Allowing trial courts the discretion to
sua sponte
permit appellants to refine their appellate issues in a second court-ordered Pa.R.A.P. 1925(b) statement will result in inconsistencies.
5
For example, when faced with a voluminous, confusing Pa.R.A.P. 1925(b) statement, one trial court may simply enter an opinion advocating waiver while another trial court may
sua sponte
permit the appellant a second chance to file a more refined Pa.R.A.P. 1925(b) statement, in response to which the trial court may enter a detailed opinion. As a result, the same factual situation could produce diametrically opposed results depending on what action the trial court takes in response to the initial Pa.R.A.P. 1925(b) statement. As referenced
supra,
the Supreme Court has held that such inconsistency of results is not appropriate and that a “bright-line rule to provide litigants and courts with clarity and certainty” is necessary.
Castillo,
¶ 13 AFFIRMED. Appellee Apple Vacations’ motions to quash the appeal filed on May 2, 2007 and May 17, 2007 are DENIED as moot; Appellants’ motion to strike filed on May 11, 2007 is DENIED as moot; Appellee Leisure Travel’s motion to strike filed on July 26, 2007 is DENIED as moot; Appellants’ motion to strike filed on August 2, 2007 is DENIED as moot; Appellants’ motion to transfer trial exhibits and motion exhibits filed on August 2, 2007 is DENIED as moot; Appellants’ motion to supplement the record filed on August 29, 2007 is DENIED as moot; Appellants’ motion to supplement the record filed on August 31, 2007 is DENIED as moot; and Appellee Leisure Travel’s motion to strike filed on September 5, 2007 is DENIED as moot.
Notes
. On appeal, this Court has received numerous motions from the parties. Specifically, Appellee Apple Vacations filed motions to quash the appeal on May 2, 2007 and May 17, 2007; Appellants filed a motion to strike Ap-pellee Apple Vacations' motion to quash on May 11, 2007; Appellee Leisure Travel and Tour Co., Ltd., (Appellee Leisure Travel) filed a motion to strike Appellants’ reproduced record and brief on July 26, 2007; Appellants filed a motion to strike Appellee Leisure Travel’s brief and motion on August 2, 2007; Appellants filed a motion to transfer trial exhibits and motion exhibits on August 2, 2007; Appellants filed a motion to supplement the record with depositions on August 29, 2007; Appellants filed a motion to supplement the record with Appellee Leisure Travel’s admission that Richard Moss is an officer of Leisure Travel on August 31, 2007; and Appellee Leisure Travel filed a motion to strike Appellants’ motions on September 5, 2007. In light of our discussion infra, we find all of the parties’ motions to be moot, and accordingly, we deny the motions.
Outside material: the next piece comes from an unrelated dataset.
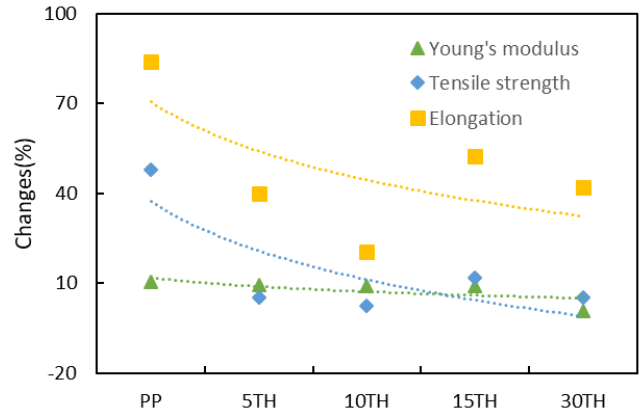
Figure 7. The changes of tensile property on PP and PP/TH composite before and after UV weathering.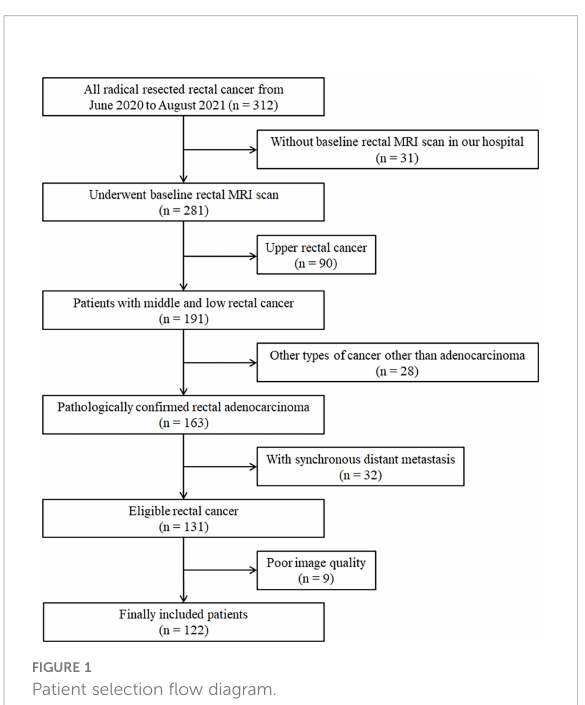
FIGURE 1 Patient selection fl ow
. A copy of the order is attached as an exhibit to Appellees' motion to quash this appeal.
. We note that Appellants' misconduct with respect to their Pa.R.A.P. 1925(b) statement is compounded by their disregard for Pa.R.A.P. 2116(a)’s briefing requirements. In fact, in the case sub judice, even if we were not to conclude Appellants’ statement violates Pa. R.A.P. 1925(b), we would find seven of the issues presented in Appellants’ two-page "Statement of Questions Involved” to be waived. See Pa.R.A.P. 2116(a) ("The statement of the questions involved ... should not ordinarily exceed fifteen line [and] must never exceed one page[.]"). Appellants’ brief reveals their continued approach of overwhelming and creating confusion in the judicial system.
. We note that Appellants’ second Pa.R.A.P. 1925(b) statement, which was filed on August 16, 2006 and incorporated by reference Appellants' initial statement as an exhibit, also violated Kanter and its progeny.
. We note that Appellants did not file a petition seeking to supplement their initial Pa. R.A.P. 1925(b) statement.
. Pa.R.A.P. 1925(b) was amended on May 10, 2007, effective July 25, 2007. The amendment indicates, in relevant part, "The Statement should not be redundant or provide lengthy explanations as to any error. Where nonredundant, non-frivolous issues are set forth in an appropriately concise manner, the number of errors raised will not alone be grounds for finding waiver.” However, "the amendment to Rule 1925(b) does not apply to the case
sub judice
because the notice of appeal was filed prior to the effective date of the Rule’s amendment.”